The only trouble is, there isn't much way to PROVE that you played Minecraft in 2009. You can spout stories, but you can't really SHOW it. The earliest visible sign of how long you've been around is if you happen to have the MineCon 2011 cape.

Having ANY cape in Minecraft is a big flex, for sure. But having an OLD cape? You went to an event 10 years ago that only a few thousand attended, and you're STILL PLAYING NOW, in 2021?? The MineCon 2011 cape is surely an extremely rare artefact nowadys. It was only available once, 10 years ago, and will never be available again. People can sell their MineCon 2011 cape accounts for THOUSANDS of real-life dollars. If you have this extremely rare item of Minecraft clothing, consider yourself very proud.

Having the MineCon 2021 cape is, in my eyes, one of Minecraft's biggest flexes. Even better if you combine it with an Elytra. 

But in my mind, it's still not the ULTIMATE flex. 

But I have come to a conclusion on what I think the ultimate flex is. And it doesn't involve endlessly grinding expensive items within the game itself, or having attended an event a decade ago.

It involves grinding attempts.

The ULTIMATE Flex Is...
Speedrunners know Minecraft inside out. They know Minecraft's mechanics down to the millisecond. Right down to the pixel. Speedrunners go through attempt after attempt after attempt. Many, MANY thousands of attempts. Just to eke out the quickest possible time to beat Minecraft's Ender Dragon. Speedrunners spend literally hours and hours a day going through the same routine over and over again. Attempt after attempt. Reset after reset. We watch their streams as they throw attempts away in the THOUSANDS. Hundreds, if not thousands of hours, spent just playing the same section of Minecraft over and over again, hundreds, thousands, maybe even TENS OF THOUSANDS of times. Just to get onto that leaderboard of the quickest time to defeat the Ender Dragon.
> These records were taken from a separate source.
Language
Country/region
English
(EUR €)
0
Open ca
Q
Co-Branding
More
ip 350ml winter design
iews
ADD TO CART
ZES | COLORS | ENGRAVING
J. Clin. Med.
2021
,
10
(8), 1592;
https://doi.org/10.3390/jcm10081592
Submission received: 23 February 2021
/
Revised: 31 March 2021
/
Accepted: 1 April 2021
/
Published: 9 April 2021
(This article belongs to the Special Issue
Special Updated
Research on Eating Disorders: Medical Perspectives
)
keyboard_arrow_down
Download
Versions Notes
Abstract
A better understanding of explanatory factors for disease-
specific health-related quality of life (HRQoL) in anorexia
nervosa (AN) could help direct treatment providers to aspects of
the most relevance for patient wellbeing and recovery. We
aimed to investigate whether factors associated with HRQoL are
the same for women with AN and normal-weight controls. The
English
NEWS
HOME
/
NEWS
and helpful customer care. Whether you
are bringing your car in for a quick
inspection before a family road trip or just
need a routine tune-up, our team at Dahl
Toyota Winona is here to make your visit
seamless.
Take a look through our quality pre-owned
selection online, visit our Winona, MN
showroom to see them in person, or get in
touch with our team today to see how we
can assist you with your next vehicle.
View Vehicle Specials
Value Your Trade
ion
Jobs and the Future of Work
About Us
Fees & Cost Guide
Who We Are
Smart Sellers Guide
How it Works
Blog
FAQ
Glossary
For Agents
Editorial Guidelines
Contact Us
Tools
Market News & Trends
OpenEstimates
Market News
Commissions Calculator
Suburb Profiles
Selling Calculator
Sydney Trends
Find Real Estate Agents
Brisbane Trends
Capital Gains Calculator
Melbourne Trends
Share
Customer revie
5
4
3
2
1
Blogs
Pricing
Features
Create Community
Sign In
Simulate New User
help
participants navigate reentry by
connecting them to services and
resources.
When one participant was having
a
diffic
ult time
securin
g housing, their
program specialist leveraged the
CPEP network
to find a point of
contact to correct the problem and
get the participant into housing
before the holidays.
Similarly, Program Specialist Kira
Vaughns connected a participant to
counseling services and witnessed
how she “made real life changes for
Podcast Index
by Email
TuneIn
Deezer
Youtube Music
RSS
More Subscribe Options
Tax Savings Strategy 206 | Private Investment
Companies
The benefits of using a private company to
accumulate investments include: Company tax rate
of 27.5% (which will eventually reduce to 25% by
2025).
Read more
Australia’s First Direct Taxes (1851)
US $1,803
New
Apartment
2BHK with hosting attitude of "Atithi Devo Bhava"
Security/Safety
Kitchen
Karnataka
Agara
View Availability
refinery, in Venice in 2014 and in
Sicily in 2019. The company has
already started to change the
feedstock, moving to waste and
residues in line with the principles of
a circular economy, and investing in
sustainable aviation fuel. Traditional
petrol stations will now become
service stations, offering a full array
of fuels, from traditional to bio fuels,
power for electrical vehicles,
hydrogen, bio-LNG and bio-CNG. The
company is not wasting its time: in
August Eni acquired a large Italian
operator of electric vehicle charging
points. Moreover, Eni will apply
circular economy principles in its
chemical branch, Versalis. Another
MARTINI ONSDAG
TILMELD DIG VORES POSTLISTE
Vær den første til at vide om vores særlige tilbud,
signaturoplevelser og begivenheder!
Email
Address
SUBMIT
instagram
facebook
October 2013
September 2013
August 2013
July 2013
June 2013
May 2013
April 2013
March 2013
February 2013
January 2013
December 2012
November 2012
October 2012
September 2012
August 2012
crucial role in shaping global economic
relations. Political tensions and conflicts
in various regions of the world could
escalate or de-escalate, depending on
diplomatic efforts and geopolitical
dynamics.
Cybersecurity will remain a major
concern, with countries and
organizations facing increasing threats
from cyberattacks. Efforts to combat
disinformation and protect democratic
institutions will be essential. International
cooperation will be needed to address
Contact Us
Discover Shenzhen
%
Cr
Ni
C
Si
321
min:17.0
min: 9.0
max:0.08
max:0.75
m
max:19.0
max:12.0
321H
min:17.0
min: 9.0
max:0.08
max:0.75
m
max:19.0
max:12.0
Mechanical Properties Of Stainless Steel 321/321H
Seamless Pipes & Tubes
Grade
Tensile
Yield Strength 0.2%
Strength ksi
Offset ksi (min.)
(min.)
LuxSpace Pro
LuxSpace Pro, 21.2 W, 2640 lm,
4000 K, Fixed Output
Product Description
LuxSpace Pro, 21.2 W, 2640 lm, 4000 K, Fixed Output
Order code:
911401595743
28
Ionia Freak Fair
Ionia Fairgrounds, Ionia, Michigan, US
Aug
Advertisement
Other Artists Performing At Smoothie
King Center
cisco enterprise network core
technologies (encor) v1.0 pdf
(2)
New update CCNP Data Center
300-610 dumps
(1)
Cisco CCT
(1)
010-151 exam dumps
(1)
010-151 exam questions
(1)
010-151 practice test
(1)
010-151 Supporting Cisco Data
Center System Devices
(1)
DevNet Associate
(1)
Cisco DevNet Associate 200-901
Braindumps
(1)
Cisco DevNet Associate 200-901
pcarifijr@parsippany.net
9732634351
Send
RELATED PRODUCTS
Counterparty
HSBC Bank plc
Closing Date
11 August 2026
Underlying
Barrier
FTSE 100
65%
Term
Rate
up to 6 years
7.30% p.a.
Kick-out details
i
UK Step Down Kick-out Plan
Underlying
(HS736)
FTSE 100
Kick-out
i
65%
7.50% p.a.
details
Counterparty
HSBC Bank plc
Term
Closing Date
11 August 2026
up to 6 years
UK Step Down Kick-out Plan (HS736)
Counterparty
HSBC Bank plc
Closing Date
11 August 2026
When you get a good time, or even an almost best time, your name appears on one of the most coveted leaderboards in the speedrunning community. It is something people will see. A lot of people will see. And if your name happens to be number 1 on that list, you are something of a damned celebrity.

If you have a Minecraft speedrunning world record, VERY few people can say they have earned this. It's something TONNES of people will see. It's something you did because you can, not because you had to. It's something that required IMMENSE dedication. And you'll find even the biggest content creators are bowing down to YOU. Trying to beat YOUR record. Your name will appear in all sorts of gaming magazines and news articles. It will be YOU everyone in the vast Minecraft speedrunning community has their eye on. It will be YOU that everyone wants to have beat. Your name will be said by Dream.

Now that's a pretty mahoosive flex if you ask me.

And this brings us to what I consider to be Minecraft's absolute ultimate flex: Having the world record of Minecraft's hardest speedrunning category. Glitchless, seedless, any%, vanilla. 

This is where your world is totally random. No set seed. No knowledge of where the good loot will be. This is essentially the default Minecraft speedrun category. The stiffest competition, as well as the most random and RNG-based. If you have the number one spot here, congratulations. Until you're beat, many will consider you to be the best player of Minecraft there is. Or... at least... the most dedicated.

Final Word
Of course, being a Minecraft developer is also a huge flex, but only in your coding knowledge and ability to get hired to work on the biggest game of all time. More of a flex of life than Minecraft itself.